──────── KUTIPAN PILIHAN ────────

Bahkan jika bisnis yang dijalankan mengalami kerugian pihak-pihak tersebut akan
menanggung bersama sesuai dengan porsi yang sudah disepakati. Artinya dalam
hubungan hukum perjanjian kerjasama bagi hasil antara si A dan si B, si A tidak wajib
mengembalikan uang sebesar 500 juta kepada si B karena sistem bagi hasil atau dalam
istilah lain adalah profit and loss sharing, menekankan jika ada keuntungan maka akan
dibagi antara pemilik modal (si B) dan pengelola usaha (si A) berdasarkan persentase
yang telah disepakati, jika terjadi kerugian, maka juga akan ditanggung bersama dan
pengelola usaha (si A) tidak menanggung semua akibat dari kerugian sehingga (si B)
tidak memiliki hak untuk meminta modal uang 500 juta tersebut kembali.
3. Apakah surat pernyataan yang dibuat oleh si A telah menerima titipan uang
sebesar 500 juta rupiah dari si B sah? Padahal uang itu adalah uang yang 500 juta
rupiah yang diperjanjikan untuk perjanjian modal bengkel CV.berdikari
Jawab:
Surat pernyataan perjanjian penitipan uang sebesar 500 juta yang pada hakikatnya
perjanjian kerjasama bagi hasil (uang itu adalah uang yang 500 juta rupiah yang
diperjanjikan untuk perjanjian modal bengkel cv.berdikari) adalah tidak sah. Perjanjian
tersebut mengandung cacat atau tidak memenuhi ketentuan Pasal 1320 KUHPerdata
diantaranya perjanjian tersebut pada dasarnya bukan itu yang dimaksud tetapi untuk
menghindari hal-hal yang tidak diinginkan dikemudian hari (si B tidak mau ikut rugi
atas modal yang diberikan kepada si A) atau untuk memudahkan salah satu pihak maka
perjanjian tersebut dibuat sedemikian rupa diantaranya perjanjian kerja sama bagi hasil
diganti sedemikian rupa menjadi perjanjian penitipan uang, padahal antara perjanjian
kerja sama bagi hasil beda sekali dengan perjanjian penitipan uang.

────────

# TUGAS 1
Cetak ulang bagian kutipan tentang perjanjian bagi hasil mulai dari "Bahkan jika bisnis" sampai dengan "sehingga (si B)" tanpa perubahan apa pun.
# TUGAS 2
Jawablah pertanyaan berikut berdasarkan kutipan tentang perjanjian bagi hasil.
(a) Apa istilah lain untuk sistem bagi hasil yang disebutkan?
(b) Pasal KUHPerdata mana yang ketentuannya tidak dipenuhi oleh perjanjian tersebut?
(c) Untuk modal bengkel apa uang 500 juta rupiah itu diperjanjikan?

──────── DAFTAR CATATAN ────────

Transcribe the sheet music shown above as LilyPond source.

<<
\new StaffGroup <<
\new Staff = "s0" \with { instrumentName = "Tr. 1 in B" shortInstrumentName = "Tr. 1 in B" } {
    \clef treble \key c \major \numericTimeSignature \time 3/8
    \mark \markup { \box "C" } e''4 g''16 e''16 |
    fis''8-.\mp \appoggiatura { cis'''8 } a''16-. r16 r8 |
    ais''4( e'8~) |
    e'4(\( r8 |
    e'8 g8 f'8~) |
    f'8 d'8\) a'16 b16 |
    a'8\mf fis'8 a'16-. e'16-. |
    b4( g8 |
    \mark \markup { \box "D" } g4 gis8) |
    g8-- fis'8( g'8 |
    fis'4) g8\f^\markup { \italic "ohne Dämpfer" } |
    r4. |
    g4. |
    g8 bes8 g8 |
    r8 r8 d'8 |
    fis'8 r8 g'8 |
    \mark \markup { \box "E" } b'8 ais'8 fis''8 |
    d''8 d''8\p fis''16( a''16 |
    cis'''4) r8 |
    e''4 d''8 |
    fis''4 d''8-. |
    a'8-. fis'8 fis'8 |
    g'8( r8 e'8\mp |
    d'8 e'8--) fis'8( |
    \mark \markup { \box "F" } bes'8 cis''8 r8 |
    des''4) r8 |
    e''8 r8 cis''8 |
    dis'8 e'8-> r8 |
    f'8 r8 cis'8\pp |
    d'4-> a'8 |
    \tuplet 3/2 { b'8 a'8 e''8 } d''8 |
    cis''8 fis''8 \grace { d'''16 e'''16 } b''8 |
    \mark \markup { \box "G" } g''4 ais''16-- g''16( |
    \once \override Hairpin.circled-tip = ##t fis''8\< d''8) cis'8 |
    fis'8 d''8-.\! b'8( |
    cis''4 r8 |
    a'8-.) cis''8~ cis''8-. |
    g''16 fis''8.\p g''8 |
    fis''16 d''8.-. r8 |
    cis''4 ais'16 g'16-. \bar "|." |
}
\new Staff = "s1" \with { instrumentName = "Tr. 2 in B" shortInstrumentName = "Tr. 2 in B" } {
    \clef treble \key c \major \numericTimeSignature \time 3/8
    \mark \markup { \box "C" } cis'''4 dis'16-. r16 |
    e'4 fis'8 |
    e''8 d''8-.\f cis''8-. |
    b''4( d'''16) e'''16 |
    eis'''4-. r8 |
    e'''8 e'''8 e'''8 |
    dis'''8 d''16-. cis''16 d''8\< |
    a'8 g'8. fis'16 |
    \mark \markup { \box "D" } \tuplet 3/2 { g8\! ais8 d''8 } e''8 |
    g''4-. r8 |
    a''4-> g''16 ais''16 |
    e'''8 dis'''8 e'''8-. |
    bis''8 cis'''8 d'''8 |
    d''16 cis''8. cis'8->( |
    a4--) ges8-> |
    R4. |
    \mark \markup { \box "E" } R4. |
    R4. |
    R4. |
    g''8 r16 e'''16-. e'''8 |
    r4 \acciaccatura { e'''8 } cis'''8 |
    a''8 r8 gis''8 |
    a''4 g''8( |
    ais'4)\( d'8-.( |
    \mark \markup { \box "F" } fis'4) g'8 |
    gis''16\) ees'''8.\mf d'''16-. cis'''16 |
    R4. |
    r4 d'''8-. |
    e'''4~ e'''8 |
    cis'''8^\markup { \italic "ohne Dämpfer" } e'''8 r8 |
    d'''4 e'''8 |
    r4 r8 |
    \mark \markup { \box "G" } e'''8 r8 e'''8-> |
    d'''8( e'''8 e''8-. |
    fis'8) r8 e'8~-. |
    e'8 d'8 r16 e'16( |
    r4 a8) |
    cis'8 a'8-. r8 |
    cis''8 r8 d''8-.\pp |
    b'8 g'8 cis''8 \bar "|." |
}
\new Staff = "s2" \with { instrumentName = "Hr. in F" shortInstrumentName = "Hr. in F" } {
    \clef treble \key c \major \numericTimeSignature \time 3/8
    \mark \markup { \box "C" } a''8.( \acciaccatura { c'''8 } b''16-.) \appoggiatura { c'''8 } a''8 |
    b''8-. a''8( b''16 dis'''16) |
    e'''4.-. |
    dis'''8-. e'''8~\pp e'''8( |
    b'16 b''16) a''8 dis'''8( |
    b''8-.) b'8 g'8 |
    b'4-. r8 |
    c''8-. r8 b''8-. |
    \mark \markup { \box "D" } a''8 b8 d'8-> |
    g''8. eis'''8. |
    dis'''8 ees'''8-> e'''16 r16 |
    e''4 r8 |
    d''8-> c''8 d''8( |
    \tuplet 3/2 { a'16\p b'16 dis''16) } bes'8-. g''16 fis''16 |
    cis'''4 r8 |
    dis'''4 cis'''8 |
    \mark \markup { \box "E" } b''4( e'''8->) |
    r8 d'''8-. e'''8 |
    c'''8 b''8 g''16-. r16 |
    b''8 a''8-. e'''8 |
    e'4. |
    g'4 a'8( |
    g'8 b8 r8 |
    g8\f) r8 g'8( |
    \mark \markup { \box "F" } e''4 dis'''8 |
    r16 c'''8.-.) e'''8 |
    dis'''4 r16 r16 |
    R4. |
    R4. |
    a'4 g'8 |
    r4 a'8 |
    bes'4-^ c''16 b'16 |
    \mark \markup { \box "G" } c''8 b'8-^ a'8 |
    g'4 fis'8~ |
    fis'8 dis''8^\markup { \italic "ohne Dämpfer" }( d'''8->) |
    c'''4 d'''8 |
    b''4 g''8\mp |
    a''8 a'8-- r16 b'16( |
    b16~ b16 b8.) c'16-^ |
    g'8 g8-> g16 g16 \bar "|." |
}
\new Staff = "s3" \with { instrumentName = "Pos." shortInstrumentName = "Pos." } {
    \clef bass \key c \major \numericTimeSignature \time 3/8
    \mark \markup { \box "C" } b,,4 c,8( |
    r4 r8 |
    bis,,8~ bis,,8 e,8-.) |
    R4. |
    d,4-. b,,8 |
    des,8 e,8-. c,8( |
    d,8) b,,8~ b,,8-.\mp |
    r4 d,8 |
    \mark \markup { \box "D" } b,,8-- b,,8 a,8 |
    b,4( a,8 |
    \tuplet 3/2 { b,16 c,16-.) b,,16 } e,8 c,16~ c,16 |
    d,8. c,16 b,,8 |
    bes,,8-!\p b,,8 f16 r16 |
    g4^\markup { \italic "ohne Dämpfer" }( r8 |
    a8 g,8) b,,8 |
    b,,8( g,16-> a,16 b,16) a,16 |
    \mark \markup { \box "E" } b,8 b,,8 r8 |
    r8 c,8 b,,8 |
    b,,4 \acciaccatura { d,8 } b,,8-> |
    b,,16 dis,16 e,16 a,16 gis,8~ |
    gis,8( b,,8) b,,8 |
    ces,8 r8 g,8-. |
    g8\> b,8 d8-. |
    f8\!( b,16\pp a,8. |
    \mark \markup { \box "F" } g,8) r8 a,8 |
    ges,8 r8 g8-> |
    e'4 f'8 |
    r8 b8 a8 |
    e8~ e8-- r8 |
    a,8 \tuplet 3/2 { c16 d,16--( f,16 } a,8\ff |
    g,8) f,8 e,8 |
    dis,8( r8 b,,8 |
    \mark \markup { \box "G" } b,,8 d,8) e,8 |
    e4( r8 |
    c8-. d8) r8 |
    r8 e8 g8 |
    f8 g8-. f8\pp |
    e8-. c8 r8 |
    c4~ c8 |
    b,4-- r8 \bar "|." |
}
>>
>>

────────

# JAWABAN TERTULIS 1
Bahkan jika bisnis yang dijalankan mengalami kerugian pihak-pihak tersebut akan
menanggung bersama sesuai dengan porsi yang sudah disepakati. Artinya dalam
hubungan hukum perjanjian kerjasama bagi hasil antara si A dan si B, si A tidak wajib
mengembalikan uang sebesar 500 juta kepada si B karena sistem bagi hasil atau dalam
istilah lain adalah profit and loss sharing, menekankan jika ada keuntungan maka akan
dibagi antara pemilik modal (si B) dan pengelola usaha (si A) berdasarkan persentase
yang telah disepakati, jika terjadi kerugian, maka juga akan ditanggung bersama dan
pengelola usaha (si A) tidak menanggung semua akibat dari kerugian sehingga (si B)

# JAWABAN TERTULIS 2
(a) Profit and loss sharing.
(b) Pasal 1320 KUHPerdata.
(c) Bengkel CV.berdikari.